Belgique - Musée

La nomination de Bernard Blistène en duo à Bruxelles fait des vagues

Par Sindbad Hammache · lejournaldesarts.fr

Le 25 juin 2021 - 590 mots

BRUXELLES / BELGIQUE

Kanal-Pompidou a décidé d’opter pour une direction artistique bicéphale alors que le jury avait élu Kasia Redzisz.

Bernard Blistène. © Centre-Pompidou / Philippe Migeat
Bernard Blistène.
© Centre-Pompidou / Philippe Migeat

Lundi dernier, un jury réuni par Kanal-Centre Pompidou devait choisir le nom de son directeur artistique, équivalent d’un conservateur en chef. Mais le conseil d’administration du futur musée d’art contemporain bruxellois a pris une décision surprise en choisissant deux candidats pour constituer un duo :  Kasia Redzisz, conservatrice à la Tate Liverpool, et Bernard Blistène, directeur en fin de mandat du Musée national d’art moderne au Centre Pompidou. 

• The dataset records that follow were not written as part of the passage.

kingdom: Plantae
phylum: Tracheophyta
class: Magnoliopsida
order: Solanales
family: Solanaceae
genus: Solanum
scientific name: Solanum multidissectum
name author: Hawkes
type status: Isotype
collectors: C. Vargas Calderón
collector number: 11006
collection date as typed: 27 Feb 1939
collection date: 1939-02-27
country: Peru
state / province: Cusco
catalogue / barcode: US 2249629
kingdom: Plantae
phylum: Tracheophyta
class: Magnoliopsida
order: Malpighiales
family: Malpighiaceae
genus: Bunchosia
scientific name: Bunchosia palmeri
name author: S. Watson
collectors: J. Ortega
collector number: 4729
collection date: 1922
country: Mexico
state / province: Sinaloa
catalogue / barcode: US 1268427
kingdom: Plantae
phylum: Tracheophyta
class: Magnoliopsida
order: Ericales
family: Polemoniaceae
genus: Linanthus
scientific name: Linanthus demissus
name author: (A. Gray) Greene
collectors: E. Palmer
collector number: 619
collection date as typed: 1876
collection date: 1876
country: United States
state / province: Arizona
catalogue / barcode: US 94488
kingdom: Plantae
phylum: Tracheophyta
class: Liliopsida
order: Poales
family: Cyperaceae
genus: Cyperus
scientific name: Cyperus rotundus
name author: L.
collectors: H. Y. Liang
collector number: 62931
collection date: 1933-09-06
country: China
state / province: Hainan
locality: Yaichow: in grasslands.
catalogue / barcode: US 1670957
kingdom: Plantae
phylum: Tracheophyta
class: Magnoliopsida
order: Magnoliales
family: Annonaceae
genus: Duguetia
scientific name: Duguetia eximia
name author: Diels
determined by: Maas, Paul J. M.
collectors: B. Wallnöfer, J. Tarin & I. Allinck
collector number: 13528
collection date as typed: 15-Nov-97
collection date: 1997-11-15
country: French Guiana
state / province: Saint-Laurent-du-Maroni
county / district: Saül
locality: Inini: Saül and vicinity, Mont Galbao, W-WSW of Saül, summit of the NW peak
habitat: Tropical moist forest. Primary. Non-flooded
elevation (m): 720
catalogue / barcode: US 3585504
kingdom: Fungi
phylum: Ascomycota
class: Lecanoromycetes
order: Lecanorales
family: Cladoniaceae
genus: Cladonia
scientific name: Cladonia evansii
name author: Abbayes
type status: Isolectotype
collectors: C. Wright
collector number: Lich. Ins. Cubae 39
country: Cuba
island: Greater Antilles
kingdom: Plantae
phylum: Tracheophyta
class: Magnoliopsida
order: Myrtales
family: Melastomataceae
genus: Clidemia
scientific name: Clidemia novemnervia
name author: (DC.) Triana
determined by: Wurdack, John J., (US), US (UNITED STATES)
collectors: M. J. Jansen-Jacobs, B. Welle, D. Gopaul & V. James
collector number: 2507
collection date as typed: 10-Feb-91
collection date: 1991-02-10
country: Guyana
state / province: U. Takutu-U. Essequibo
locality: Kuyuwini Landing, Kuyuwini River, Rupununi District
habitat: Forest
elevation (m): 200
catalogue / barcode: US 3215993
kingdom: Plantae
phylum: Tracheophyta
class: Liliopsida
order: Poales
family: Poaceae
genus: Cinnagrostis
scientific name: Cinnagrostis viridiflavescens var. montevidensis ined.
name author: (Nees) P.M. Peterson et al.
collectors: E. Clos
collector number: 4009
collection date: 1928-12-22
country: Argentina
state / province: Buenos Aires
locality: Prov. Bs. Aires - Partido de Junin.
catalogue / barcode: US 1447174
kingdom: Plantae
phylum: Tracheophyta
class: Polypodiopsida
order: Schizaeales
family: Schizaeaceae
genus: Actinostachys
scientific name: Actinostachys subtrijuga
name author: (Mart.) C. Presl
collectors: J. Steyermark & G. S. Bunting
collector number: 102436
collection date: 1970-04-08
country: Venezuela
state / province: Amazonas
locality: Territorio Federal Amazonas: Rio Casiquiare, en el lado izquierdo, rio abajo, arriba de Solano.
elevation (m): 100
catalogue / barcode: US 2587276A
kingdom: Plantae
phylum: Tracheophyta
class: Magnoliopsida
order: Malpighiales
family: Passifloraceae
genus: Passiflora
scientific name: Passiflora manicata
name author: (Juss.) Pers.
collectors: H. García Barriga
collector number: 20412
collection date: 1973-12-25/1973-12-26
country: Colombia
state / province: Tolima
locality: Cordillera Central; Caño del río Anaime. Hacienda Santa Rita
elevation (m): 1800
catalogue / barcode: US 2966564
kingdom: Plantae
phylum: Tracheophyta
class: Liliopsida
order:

Ce doublement de poste de dernière minute a immédiatement fait réagir le milieu artistique belge. Présentée comme « construite sur le travail professionnel et rigoureux d’un jury » par l’institution, la décision du conseil d’administration déjuge de fait le travail des jurés qui avaient choisi Kasia Redzisz.

« La solution du duo n'a jamais été présentée au jury et a été concoctée par Goldstein [Yves, directeur de Kanal] lui-même, qui l'a présentée au conseil d'administration, lequel a finalement suivi et accepté sa proposition. » indique une lettre ouverte qui a recueilli la signature de nombreuses personnalités du monde de l’art belge. Le jury, composé de six experts et de quatre membres du conseil d’administration, a donné six voix à Kasia Redzisz, et quatre à Bernard Blistène. « La direction s’attendait à ce que ce soit Bernard Blistène, explique Anne Pontégnie, commissaire d’exposition qui a siégé au comité scientifique de Kanal. Mais deux votes des membres du conseil d’administration n’ont pas suivi, c’est venu comme une surprise ».

Pourtant, l’enjeu de la nomination du directeur artistique était d’écarter les craintes de « colonisation culturelle » du Centre Pompidou, comme le craignent certains. Le projet Kanal est en effet régulièrement critiqué pour sa dépendance au musée parisien et la déconnexion élitiste qui pourrait en découler : le futur musée prend place dans un ancien garage Citroën de 40 000 m², situé dans un quartier populaire de la capitale européenne. 

Le bâtiment Citroën, édifice moderniste du quartier Yser, accueillera le Kanal-Centre Pompidou à Bruxelles - Photo courtesy Collection Citroën Belux
Le bâtiment Citroën, édifice moderniste du quartier Yser, accueillera le Kanal-Centre Pompidou à Bruxelles
Courtesy Collection Citroën Belux

Si la nomination de Bernard Blistène n’apparaît pas comme allant dans le sens d’une prise de distance avec le Centre Pompidou, Yves Goldstein assure dans les colonnes du quotidien belge L’Echo que ce dernier [va] « tourne[r] la page pour se concentrer sur Kanal et s’installer en Belgique ».

La lettre ouverte-pétition pointe également une décision sexiste : «  La mettre en équipe avec un homme plus âgé est un acte de sexisme offensant et une insulte flagrante à son expertise et à ses capacités ».

Lancé en 2016 dans le cadre d’un accord entre le Centre Pompidou et la région de Bruxelles, le musée devrait être inaugurée en 2024. Pré-ouvert depuis 2018 dans une « version brute », sa gouvernance est fortement contestée et a déjà entraîné plusieurs démissions. Chapeauté par la région de Bruxelles, le futur centre d’art contemporain est dirigé par un membre du Parti socialiste au pouvoir. Ce dernier est notamment critiqué pour son absence d’expérience dans le milieu culturel. « Yves Goldstein est un apparatchik qui ne connaît rien, et prend toutes les décisions ! », s’insurge Anne Pontégnie, qui a démissionné en septembre 2020.

Avec un investissement régional de 210 millions d’euros, le projet Kanal revêt une grande importance politique en Belgique, et fait l’objet de nombreux débats au parlement bruxellois. Un partenariat à deux millions d’euros par an lie Kanal au musée parisien, permettant d’exposer des œuvres du Centre Pompidou et d’utiliser sa marque.

La pétition a déjà rassemblé 700 signatures dont de nombreux les artistes (Lili Reynaud-Dewar, Laëtitia Badaut Haussmann, Marie Docher …) commissaires d’expositions, directeurs de centres d’art (Bertrand Riou, Emilie Renard), galeristes (Stéphane Corréard) et critiques d’art (Elisabeth Lebovici).